If I can get the no IP lock version, I can benchmark my runtimes and then use that to lobby for machine time that might make more sense from the standpoint of turnaround times, etc.

Just following up on the SGI Altix. I'm seeing this machine being twice as slow as the Linux cluster which has 1.2 GHz PIII processors. I did not expect the performance to be so lousy and I wanted to check if you thought it was possible. As far as I can tell, I ran the identical MDL files on both systems. This is relevant, as I can get lots of processors on the 2 Altix systems, but it may not be worth a lot if the runtimes are, comparatively, abysmal.

The AIX 4 code has not been upgraded because all the SP machines we have access to have been upgraded to AIX 5.1 so we no longer have access to any AIX 4.X machines, as far as I know. Rebuilding MCell only takes a few minutes so it's not a big deal. If I had an account on one of your AIX 4 machines I could do it very quickly.

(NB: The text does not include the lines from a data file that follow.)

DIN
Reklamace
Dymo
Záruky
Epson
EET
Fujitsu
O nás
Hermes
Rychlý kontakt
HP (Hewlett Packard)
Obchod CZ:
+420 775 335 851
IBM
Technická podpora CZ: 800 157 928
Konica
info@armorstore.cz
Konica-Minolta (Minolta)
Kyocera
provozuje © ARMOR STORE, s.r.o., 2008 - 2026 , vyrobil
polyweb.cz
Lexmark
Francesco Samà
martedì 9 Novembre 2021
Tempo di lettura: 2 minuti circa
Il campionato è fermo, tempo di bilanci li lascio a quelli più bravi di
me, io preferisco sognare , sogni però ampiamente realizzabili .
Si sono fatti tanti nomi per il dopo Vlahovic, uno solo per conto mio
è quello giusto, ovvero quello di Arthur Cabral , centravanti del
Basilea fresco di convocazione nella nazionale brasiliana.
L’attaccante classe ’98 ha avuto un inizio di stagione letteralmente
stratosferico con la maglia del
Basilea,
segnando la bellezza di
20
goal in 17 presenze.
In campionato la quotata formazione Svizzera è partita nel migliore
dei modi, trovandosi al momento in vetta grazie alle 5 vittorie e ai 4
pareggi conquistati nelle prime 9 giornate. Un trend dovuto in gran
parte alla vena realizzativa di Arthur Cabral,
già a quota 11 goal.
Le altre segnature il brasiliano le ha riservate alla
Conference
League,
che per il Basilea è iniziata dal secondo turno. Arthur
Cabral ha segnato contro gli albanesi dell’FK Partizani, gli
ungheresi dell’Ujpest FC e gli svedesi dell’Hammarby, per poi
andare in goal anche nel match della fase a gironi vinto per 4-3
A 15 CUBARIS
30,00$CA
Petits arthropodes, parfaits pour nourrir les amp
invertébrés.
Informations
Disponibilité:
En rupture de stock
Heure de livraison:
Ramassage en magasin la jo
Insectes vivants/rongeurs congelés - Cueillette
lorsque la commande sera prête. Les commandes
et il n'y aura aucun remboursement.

On the Altix systems I'm assuming it's a 1.5GHz Itanium2 machine, correct? If so I'm not surprised by the benchmark because the binary you're using is a IA32 binary not an IA64 binary. You can verify this by typing:

file mcell

This will report all sorts of goodies about the mcell binary you're using. Now, the Itanium2 (which is an IA64 platform) can run IA32 binaries but in a highly degraded performance mode. To get full performance you'll need an MCell binary built for the IA64. Then you'll see performance on the 1.5GHz Itanium2 which is about 90% the speed of a 3GHz P4 Xeon. If you had an AMD Opteron machine (which is an AMD64 platform) \ the performance of binaries built for IA32 and IA64 would run equally fast and, for a 1.4GHz Opteron, would be about 110% the speed of a 3GHz P4 Xeon. This is why Los Alamos and Lawrence Livermore have gone with the Opteron for their new clusters. (Yeah, great, now they tell me) :-)

In any case, If I also had an account on your Altix I could build MCell for IA64 there, as well.

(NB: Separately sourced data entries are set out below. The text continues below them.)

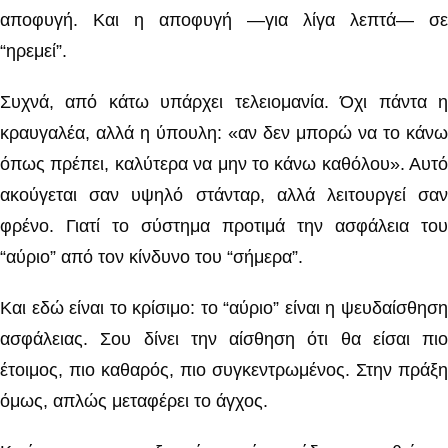
αποφυγή. Και η αποφυγή —για λίγα λεπτά— σε
“ηρεμεί”.
Συχνά, από κάτω υπάρχει τελειομανία. Όχι πάντα η
κραυγαλέα, αλλά η ύπουλη: «αν δεν μπορώ να το κάνω
όπως πρέπει, καλύτερα να μην το κάνω καθόλου». Αυτό
ακούγεται σαν υψηλό στάνταρ, αλλά λειτουργεί σαν
φρένο. Γιατί το σύστημα προτιμά την ασφάλεια του
“αύριο” από τον κίνδυνο του “σήμερα”.
Και εδώ είναι το κρίσιμο: το “αύριο” είναι η ψευδαίσθηση
ασφάλειας. Σου δίνει την αίσθηση ότι θα είσαι πιο
έτοιμος, πιο καθαρός, πιο συγκεντρωμένος. Στην πράξη
όμως, απλώς μεταφέρει το άγχος.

I see that OpenDx is up to v 4.3. I'm still running 4.0. Are there good reasons to upgrade or is it fine just to stay with what I have.

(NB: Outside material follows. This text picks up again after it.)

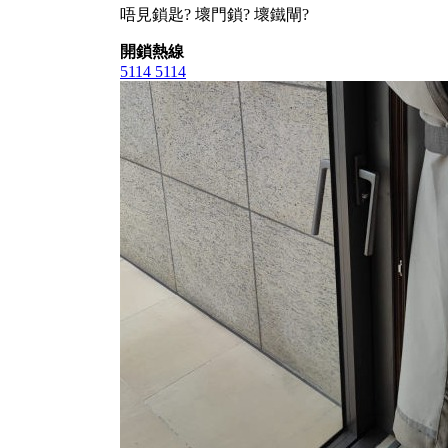
唔見鎖匙? 壞門鎖? 壞鐵閘?
開鎖熱線
5114 5114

Rule #1 of software upgrades: If it ain't broke don't fix it.

I have gotten the following statement from MCell being run on an IBM Regatta.

"MCell: error on line: xxx of file: xxx.mdl cannot store subvolume partition data."

The only difference between a run that had no error and this run was that the world was populated by smaller cubes (.25 micron side length) when the error occurs versus 0.5 micron side length when it does not. The partitioning statements are identical.

I had specified 4 Gig of RAM for this job.

Is this just a case of needing more RAM? I won't be able to get another job through the queue for a day or more and I thought I'd check with you in case it might be something else.

The same MDL file that gave the error on the Regatta did not give the error when run on an interactive node on a PIII linux cluster.

Yes, it's an out of memory error message. Any message from MCell that says it "cannot store" some item means you've run out of memory. Keep in mind that the number of required partitions (and associated memory usage) scales with the cube of length of sides of the partitions. By going from 0.05 microns (I assume you meant to say 0.05 micron partitions) to 0.025 microns the number of partitions and memory usage would have increased by a factor of 8.

I believe the IBM Regatta is a 64bit architecture and so uses 64bit pointers -- as compared to 32bit pointers on 32bit architecture machines such as the Intel Pentium. This will make the IBM Regatta consume much more memory to compute the same MCell simulation since MCell makes extensive use of data structures that contain pointers. This is to be expected and is part of the cost of 64bit computing. An analogous price was paid in the migration from 16bit to 32bit computing.

I do have an mcell checkpoint question. Am I correct that I cannot change the diffusion rate of molecules between checkpoint runs?

You can change the diffusion rate of molecules between checkpoint runs.